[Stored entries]
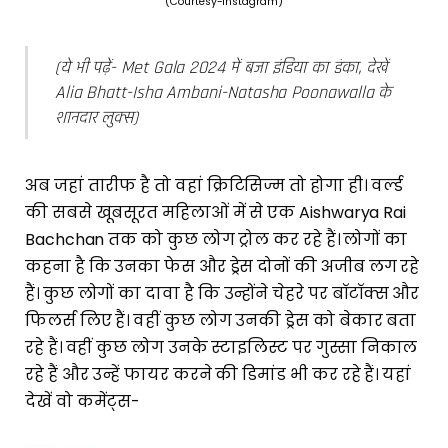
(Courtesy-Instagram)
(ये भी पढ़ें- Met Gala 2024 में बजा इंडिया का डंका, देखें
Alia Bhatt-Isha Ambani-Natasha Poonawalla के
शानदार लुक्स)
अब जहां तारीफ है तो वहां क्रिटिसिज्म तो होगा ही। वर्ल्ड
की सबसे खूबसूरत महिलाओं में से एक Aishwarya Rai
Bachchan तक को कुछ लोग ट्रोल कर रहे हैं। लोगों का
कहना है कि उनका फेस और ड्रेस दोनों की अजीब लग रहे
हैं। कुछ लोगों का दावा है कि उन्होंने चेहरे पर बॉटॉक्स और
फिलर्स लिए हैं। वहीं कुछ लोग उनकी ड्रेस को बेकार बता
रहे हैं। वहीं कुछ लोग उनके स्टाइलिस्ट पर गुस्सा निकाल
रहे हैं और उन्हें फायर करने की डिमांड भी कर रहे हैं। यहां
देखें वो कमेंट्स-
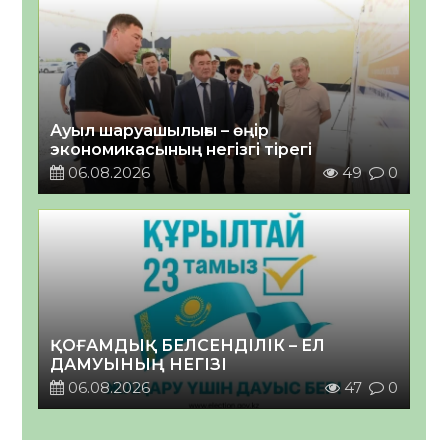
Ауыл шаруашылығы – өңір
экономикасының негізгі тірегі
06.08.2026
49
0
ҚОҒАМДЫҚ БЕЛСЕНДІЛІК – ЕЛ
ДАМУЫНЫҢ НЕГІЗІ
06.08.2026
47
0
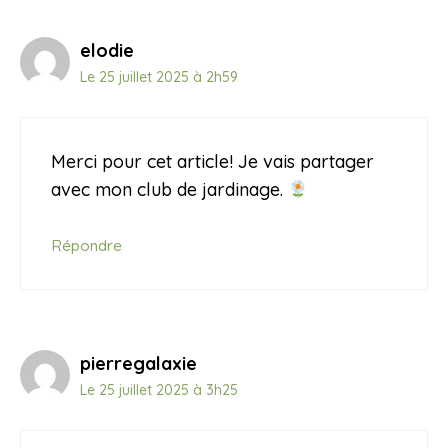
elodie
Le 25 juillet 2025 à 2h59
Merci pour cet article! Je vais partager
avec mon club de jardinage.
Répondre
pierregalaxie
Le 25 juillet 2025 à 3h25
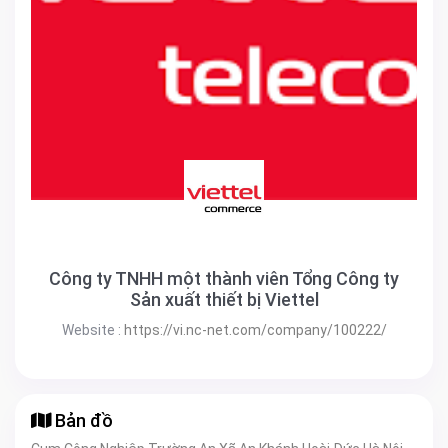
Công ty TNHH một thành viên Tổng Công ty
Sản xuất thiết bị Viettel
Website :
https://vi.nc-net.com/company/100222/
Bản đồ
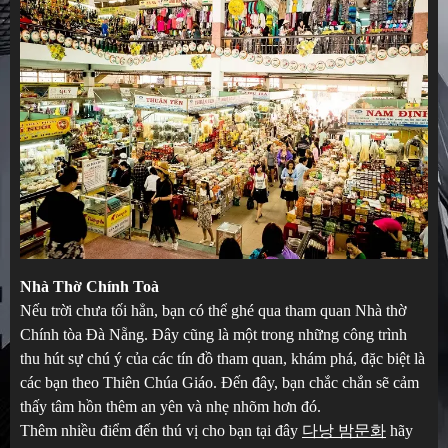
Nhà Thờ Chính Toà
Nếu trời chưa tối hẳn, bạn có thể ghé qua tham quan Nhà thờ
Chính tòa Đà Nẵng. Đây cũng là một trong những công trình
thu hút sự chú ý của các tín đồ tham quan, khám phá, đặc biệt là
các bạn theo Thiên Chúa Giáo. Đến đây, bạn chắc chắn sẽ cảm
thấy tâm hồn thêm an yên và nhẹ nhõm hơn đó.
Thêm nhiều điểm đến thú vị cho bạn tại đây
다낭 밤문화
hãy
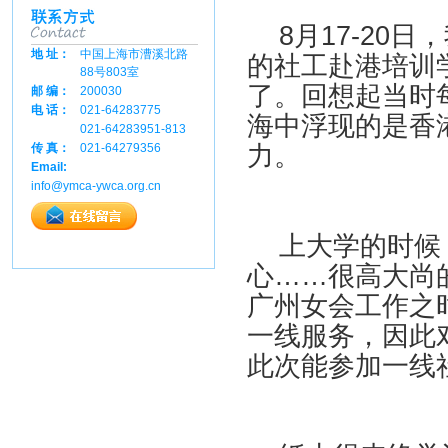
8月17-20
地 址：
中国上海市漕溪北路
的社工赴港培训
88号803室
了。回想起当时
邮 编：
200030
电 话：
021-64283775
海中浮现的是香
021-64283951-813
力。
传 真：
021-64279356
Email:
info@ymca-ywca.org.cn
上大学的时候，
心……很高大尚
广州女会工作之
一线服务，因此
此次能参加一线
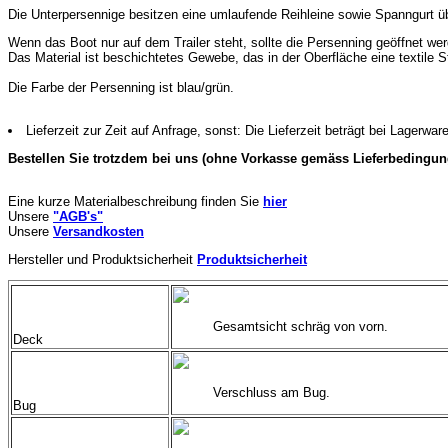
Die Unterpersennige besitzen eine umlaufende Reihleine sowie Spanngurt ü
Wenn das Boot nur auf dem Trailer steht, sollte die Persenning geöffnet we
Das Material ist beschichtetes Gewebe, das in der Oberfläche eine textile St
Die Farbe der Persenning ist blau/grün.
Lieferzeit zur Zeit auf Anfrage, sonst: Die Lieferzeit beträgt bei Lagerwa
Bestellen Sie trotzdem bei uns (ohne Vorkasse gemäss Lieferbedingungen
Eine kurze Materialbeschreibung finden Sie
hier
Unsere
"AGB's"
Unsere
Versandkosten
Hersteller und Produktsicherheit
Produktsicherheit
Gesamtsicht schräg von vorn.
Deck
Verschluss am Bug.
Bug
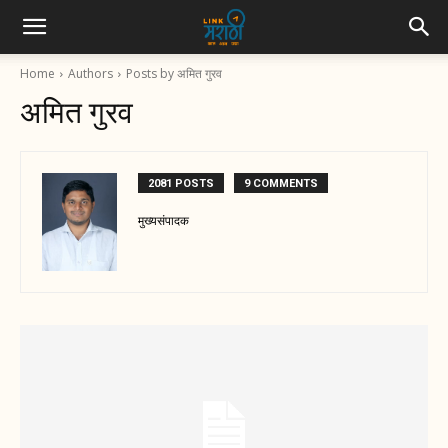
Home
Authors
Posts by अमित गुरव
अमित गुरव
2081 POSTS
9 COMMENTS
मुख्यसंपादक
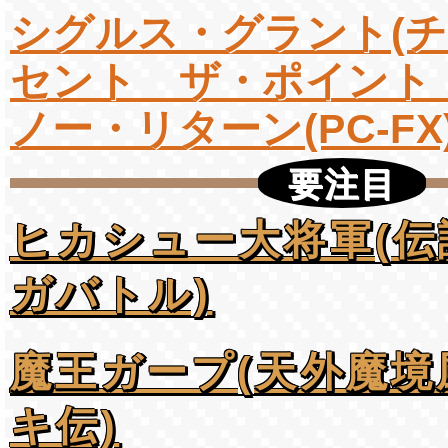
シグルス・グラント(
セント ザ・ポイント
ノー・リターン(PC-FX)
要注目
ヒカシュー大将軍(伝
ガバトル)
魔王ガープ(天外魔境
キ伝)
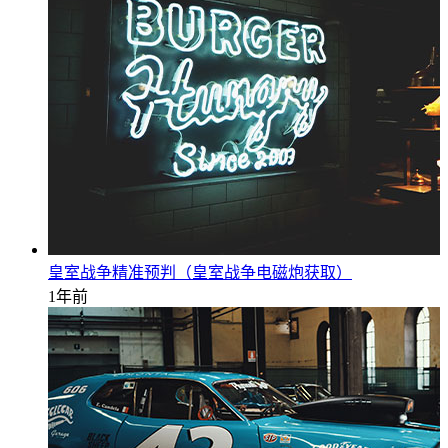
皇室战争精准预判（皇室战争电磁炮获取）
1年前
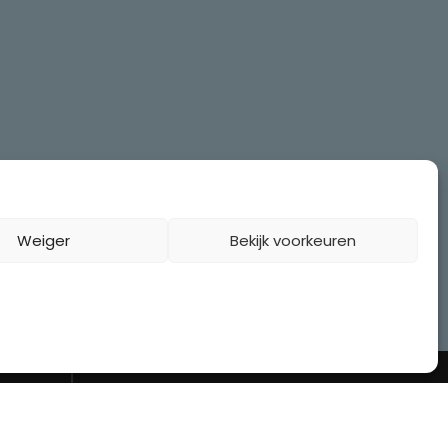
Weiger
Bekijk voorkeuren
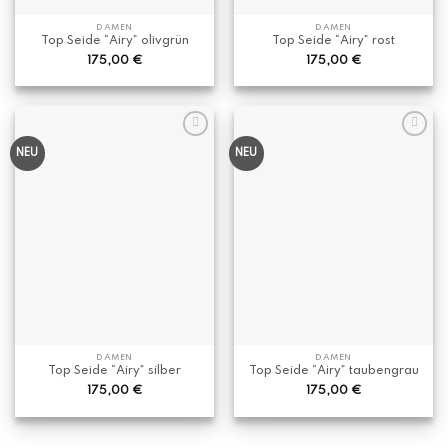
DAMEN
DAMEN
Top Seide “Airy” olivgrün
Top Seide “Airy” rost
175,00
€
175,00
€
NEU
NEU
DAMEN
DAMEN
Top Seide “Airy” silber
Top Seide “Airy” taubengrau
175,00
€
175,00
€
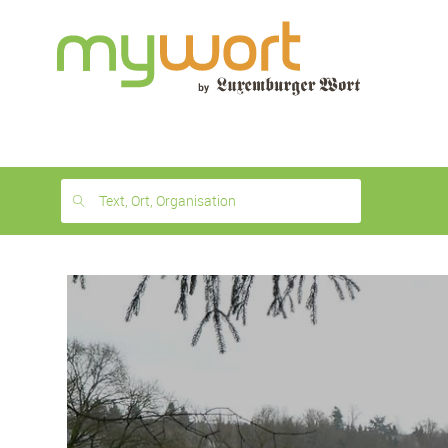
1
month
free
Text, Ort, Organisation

* [About this task] Count, in the records above, the lines that include "Persenning", and give the number with nothing added.

* [Solution to the problem] 2